= TASK GOAL =
The expected answer is every line of the material that contains the word "pleców".
◇ ◇ ◇ ◇ ◇
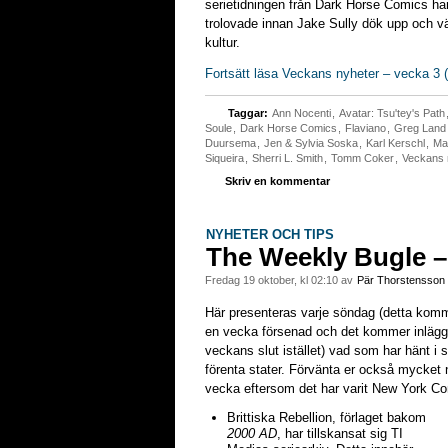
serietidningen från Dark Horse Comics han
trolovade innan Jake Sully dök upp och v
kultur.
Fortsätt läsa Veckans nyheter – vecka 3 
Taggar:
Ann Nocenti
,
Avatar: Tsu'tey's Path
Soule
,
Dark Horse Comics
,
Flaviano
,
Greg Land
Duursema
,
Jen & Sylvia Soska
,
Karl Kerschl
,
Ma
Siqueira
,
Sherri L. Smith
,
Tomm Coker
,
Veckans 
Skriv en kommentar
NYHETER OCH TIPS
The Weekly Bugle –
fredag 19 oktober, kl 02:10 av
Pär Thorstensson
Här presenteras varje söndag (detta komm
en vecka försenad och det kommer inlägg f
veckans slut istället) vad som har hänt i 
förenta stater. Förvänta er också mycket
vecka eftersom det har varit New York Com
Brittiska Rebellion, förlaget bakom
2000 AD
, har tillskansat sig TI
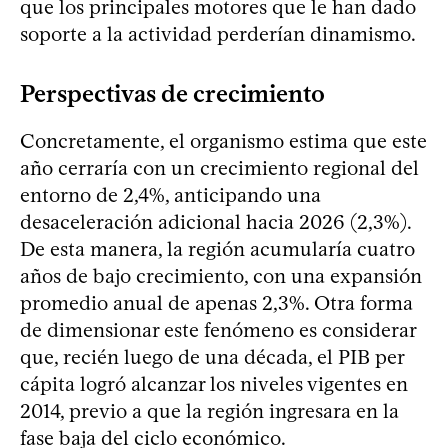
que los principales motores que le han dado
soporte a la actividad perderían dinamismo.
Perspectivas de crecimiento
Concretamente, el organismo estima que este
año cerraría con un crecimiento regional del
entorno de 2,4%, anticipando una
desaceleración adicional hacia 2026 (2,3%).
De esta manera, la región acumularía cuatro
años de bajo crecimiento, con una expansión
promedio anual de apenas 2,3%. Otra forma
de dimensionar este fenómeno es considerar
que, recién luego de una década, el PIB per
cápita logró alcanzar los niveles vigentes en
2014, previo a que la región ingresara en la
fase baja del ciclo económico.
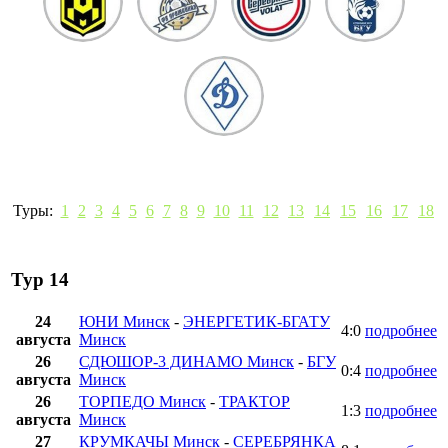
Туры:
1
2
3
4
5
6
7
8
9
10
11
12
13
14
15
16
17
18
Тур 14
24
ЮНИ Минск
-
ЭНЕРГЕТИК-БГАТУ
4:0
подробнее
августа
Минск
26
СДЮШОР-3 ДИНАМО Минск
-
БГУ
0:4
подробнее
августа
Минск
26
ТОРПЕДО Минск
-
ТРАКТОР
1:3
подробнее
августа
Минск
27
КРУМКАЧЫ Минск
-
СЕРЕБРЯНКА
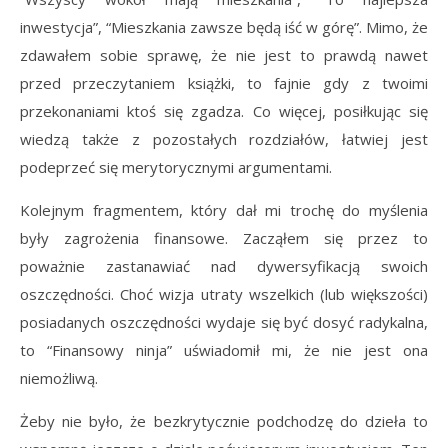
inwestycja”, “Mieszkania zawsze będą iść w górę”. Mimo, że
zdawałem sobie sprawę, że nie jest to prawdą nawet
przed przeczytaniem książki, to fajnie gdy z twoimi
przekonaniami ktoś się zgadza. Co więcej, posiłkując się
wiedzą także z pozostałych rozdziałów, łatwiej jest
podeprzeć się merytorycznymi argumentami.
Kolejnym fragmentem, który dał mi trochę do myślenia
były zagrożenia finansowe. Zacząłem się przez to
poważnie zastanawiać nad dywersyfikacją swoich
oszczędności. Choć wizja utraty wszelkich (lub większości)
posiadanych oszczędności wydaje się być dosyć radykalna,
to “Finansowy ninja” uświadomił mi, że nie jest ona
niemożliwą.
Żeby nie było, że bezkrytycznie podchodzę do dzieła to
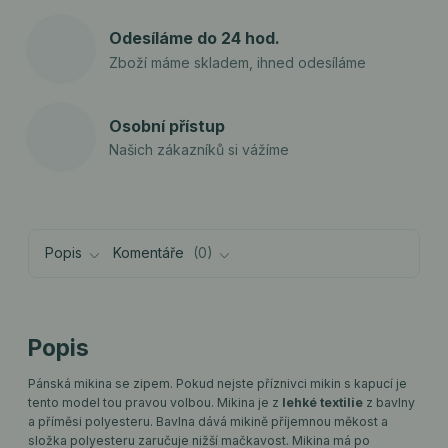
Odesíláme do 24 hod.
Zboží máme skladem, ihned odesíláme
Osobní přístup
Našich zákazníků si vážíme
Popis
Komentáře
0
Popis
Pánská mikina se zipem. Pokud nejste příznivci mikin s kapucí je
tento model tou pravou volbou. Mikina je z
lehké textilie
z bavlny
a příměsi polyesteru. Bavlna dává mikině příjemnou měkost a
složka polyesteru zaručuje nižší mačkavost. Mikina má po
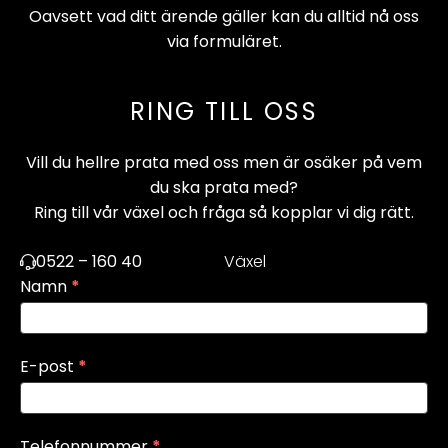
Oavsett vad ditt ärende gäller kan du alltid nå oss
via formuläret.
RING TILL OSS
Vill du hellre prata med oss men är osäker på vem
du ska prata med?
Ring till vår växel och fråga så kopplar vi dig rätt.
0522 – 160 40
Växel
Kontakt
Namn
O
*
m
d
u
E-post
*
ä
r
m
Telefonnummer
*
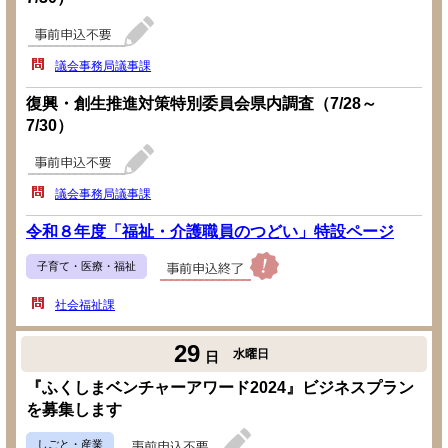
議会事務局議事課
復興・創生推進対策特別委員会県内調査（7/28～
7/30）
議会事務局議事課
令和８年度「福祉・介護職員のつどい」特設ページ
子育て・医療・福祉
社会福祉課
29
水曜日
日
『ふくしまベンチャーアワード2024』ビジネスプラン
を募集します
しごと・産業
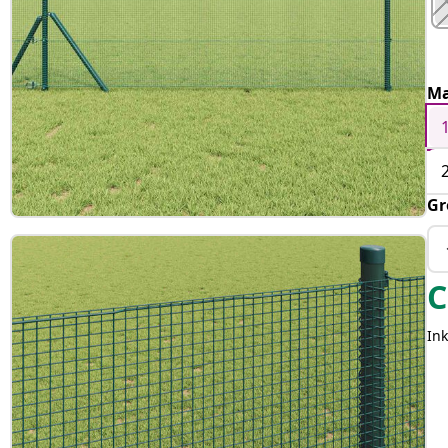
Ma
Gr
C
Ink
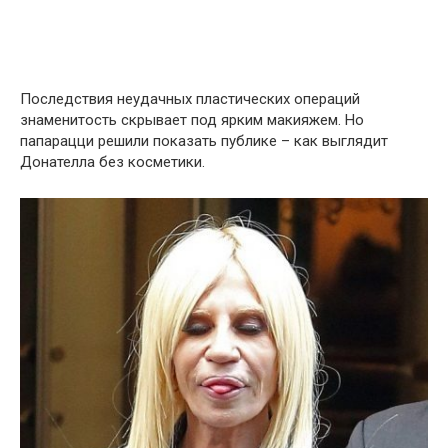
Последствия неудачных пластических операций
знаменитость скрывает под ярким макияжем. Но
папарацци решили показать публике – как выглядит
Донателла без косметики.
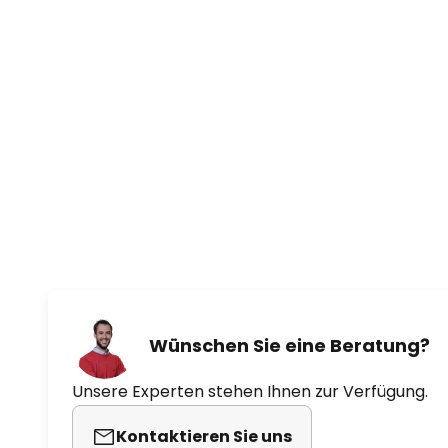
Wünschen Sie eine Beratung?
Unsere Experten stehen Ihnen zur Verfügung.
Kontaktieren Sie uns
◇ ◇ ◇ ◇ ◇
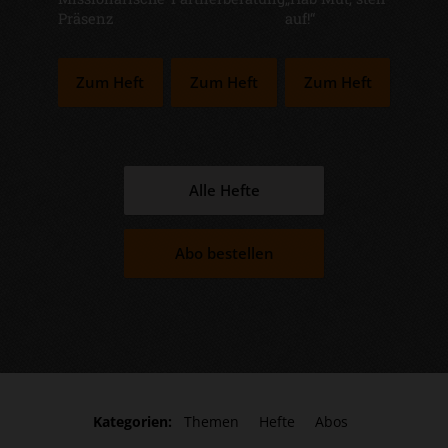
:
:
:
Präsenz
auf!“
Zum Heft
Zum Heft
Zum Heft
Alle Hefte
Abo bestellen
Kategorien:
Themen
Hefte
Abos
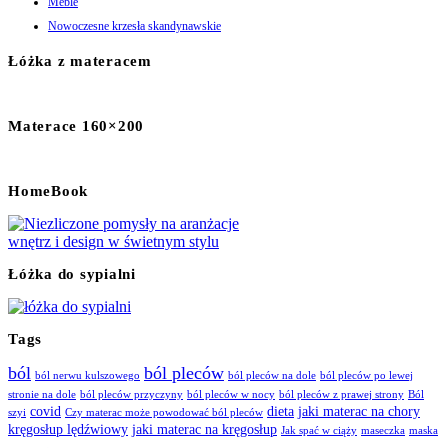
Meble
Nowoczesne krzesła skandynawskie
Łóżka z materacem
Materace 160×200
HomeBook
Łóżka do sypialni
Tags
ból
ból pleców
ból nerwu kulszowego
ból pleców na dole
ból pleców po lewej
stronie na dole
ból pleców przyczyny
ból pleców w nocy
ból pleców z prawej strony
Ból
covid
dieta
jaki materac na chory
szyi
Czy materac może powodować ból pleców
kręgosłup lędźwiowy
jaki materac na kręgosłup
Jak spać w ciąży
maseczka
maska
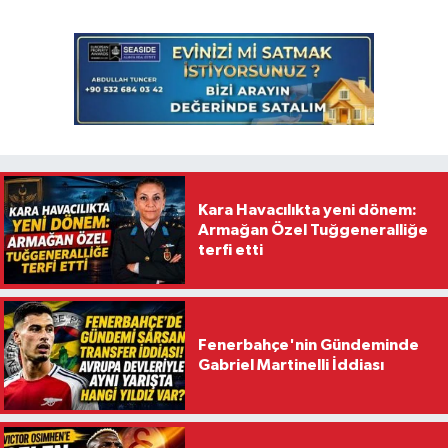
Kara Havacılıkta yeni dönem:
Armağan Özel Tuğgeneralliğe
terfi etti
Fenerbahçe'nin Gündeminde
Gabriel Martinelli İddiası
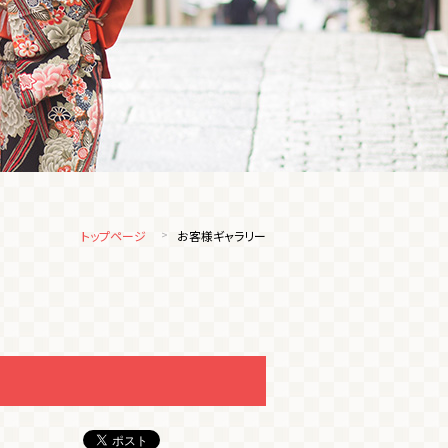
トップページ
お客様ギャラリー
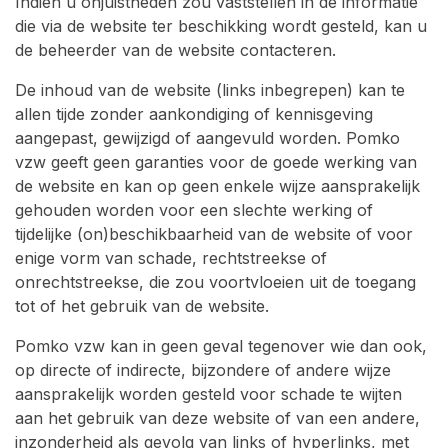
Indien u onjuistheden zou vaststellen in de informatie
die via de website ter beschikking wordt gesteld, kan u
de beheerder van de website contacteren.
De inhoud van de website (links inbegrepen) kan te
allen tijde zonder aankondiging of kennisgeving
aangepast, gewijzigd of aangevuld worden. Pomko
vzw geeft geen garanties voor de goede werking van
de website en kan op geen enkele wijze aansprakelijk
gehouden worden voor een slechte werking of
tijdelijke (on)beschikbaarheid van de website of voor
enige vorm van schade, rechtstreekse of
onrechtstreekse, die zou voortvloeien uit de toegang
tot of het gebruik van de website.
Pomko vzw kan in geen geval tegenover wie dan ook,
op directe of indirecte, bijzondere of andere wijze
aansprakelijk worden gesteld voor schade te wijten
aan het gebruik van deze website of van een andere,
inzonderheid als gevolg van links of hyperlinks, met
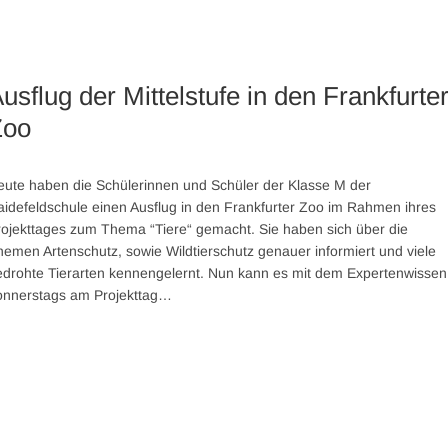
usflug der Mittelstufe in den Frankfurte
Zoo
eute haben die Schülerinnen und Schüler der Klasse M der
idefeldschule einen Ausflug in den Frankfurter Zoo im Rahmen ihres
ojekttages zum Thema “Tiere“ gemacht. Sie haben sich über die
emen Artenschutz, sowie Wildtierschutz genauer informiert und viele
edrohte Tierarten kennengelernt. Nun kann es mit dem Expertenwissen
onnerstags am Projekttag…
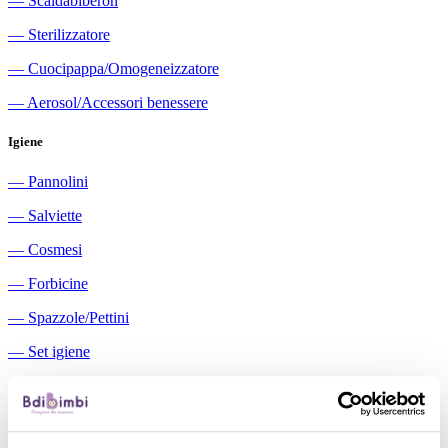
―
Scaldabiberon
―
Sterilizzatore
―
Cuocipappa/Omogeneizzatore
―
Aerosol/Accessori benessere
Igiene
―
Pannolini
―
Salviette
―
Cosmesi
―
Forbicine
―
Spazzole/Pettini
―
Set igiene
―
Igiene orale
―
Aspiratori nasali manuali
◇ ◇ ◇ ◇ ◇
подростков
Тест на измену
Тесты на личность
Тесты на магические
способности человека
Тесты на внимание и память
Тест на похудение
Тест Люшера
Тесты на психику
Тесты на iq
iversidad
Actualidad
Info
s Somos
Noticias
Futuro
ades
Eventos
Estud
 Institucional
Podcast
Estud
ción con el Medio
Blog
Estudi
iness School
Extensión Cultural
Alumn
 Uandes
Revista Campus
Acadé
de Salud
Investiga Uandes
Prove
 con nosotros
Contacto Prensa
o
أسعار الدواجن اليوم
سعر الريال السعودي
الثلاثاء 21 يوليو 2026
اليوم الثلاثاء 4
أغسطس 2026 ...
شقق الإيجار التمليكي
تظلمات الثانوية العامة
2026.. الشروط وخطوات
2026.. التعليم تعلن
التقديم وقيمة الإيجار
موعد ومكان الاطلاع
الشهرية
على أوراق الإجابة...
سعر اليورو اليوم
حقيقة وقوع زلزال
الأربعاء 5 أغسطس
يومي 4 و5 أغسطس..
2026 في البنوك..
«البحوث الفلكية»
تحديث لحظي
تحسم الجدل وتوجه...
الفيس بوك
◇ ◇ ◇ ◇ ◇
= ANSWER FOR THIS EXERCISE =
ból pleców
ból pleców na dole
ból pleców po lewej
ból pleców przyczyny
ból pleców w nocy
ból pleców z prawej strony
Czy materac może powodować ból pleców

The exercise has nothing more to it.